When you're managing a plumber, electrician, and tiler for the same kitchen, the coordination overhead can feel like a part-time job. AI helps by making the communication more efficient.

Use ChatGPT to draft a single coordination message that covers all the trades at once:

"Write a message to send to my trades (plumber, electrician, and tiler) confirming their slots for a kitchen installation. Start date is [X]. Plumber needed on [Y], electrician on [Z], tiler on [A]. Include the address, a request to confirm availability, and a note about site access."

Send this message to all three, adjusted for each trade's specific dates. You've handled all the coordination in one session rather than three separate calls.

AI-Generated Snagging Checklists

Before handing over a completed kitchen, you need to snag it: check every door, drawer, hinge, worktop joint, appliance connection, and finish. Missing snagging items is how you end up back on site two weeks after completion, losing time you aren't paid for.

Use ChatGPT to generate a comprehensive snagging checklist for a kitchen installation:

"Create a snagging checklist for a fitted kitchen installation. Include: all cabinet doors align and close properly, drawer runners operate smoothly, worktop joints are tight and siliconed, upstands are secured and siliconed, integrated appliances open and operate correctly, all kick-boards fitted, lighting functions, all plumbing connections checked for leaks, all electrical connections tested, walls and ceiling made good, floor protected or cleaned."

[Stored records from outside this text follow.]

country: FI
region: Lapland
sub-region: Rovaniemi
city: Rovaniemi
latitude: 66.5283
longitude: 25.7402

Print this list and work through it before you call the job done. If a customer finds a snagging item later, it damages the impression of a well-managed job. Catching it yourself, before handover, keeps the relationship positive.

Handling Variations Without Disputes

On most kitchen jobs, something changes mid-project. The customer decides they want an extra drawer unit, or the survey reveals a structural issue that adds cost. Handling this well requires written confirmation before you do the additional work.

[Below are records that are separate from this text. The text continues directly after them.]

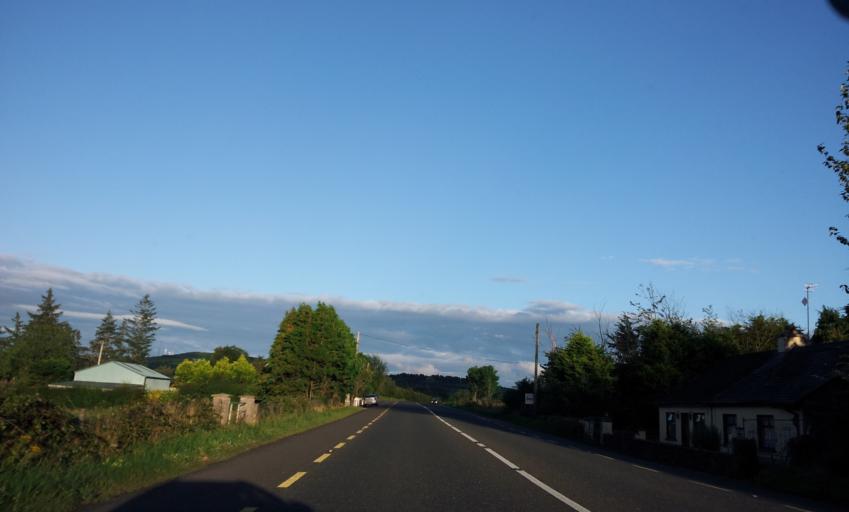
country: IE
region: Munster
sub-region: County Limerick
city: Abbeyfeale
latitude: 52.3864
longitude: -9.2347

Use Claude to draft a simple variation note template: the additional work, the cost, the customer's signature or email confirmation. Send it before you proceed. Most customers are fine with the change: they just need it handled professionally. The ones who aren't fine with it would cause a problem at the end of the job if you hadn't got written agreement up front.

AI makes writing these notes fast enough that you'll actually do it rather than relying on a verbal agreement you both remember differently in six weeks.